Re: Solving for X with sin²
Quote:
Originally Posted by
acwilson96
No sorry i didnt, im doing higher maths(SQA) and im not sure that is in the syllabus or perhaps i just missed it. But what steps do I do to get rid of sin²?
If $\displaystyle u^2=0.25$ then $\displaystyle u=\pm 0.5~.$
Re: Solving for X with sin²
oh right yes, i understand that but i thought if you square root then it would be sin(root x )= 0.25
Re: Solving for X with sin²
Quote:
Originally Posted by
acwilson96
oh right yes, i understand that but i thought if you square root then it would be sin(root x )= 0.25
Well $\displaystyle \sin^2(x)=[\sin(x)]^2$.
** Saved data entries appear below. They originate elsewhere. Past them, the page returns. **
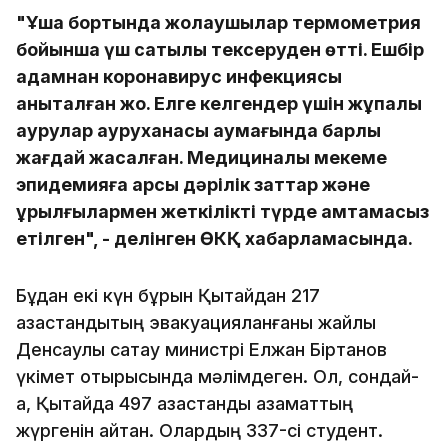
"Ұшақ бортында жолаушылар термометрия
бойынша үш сатылы тексеруден өтті. Ешбір
адамнан коронавирус инфекциясы
анықталған жоқ. Елге келгендер үшін жұқпалы
аурулар ауруханасы аумағында барлық
жағдай жасалған. Медициналық мекеме
эпидемияға қарсы дәрілік заттар және
құрылғылармен жеткілікті түрде қамтамасыз
етілген", - делінген ӨКҚ хабарламасында.
Бұдан екі күн бұрын Қытайдан 217
қазақстандықтың эвакуацияланғаны жайлы
Денсаулық сақтау министрі Елжан Біртанов
үкімет отырысында мәлімдеген. Ол, сондай-
ақ, Қытайда 497 қазақстандық азаматтың
жүргенін айтқан. Олардың 337-сі студент.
Is the question really $\displaystyle \sin(\sqrt{x})=0.25~?$.
Which is it?
Re: Solving for X with sin²
Ok i guess its just a rule you need to know that sin²x=(sinx)²
Il keep that in mind. So the answer would inverse sin of 1/2
Re: Solving for X with sin²
Quote:
Originally Posted by
acwilson96
Ok i guess its just a rule you need to know that sin²x=(sinx)²
Il keep that in mind. So the answer would inverse sin of 1/2
$\displaystyle x=\pm\arcsin(0.5)$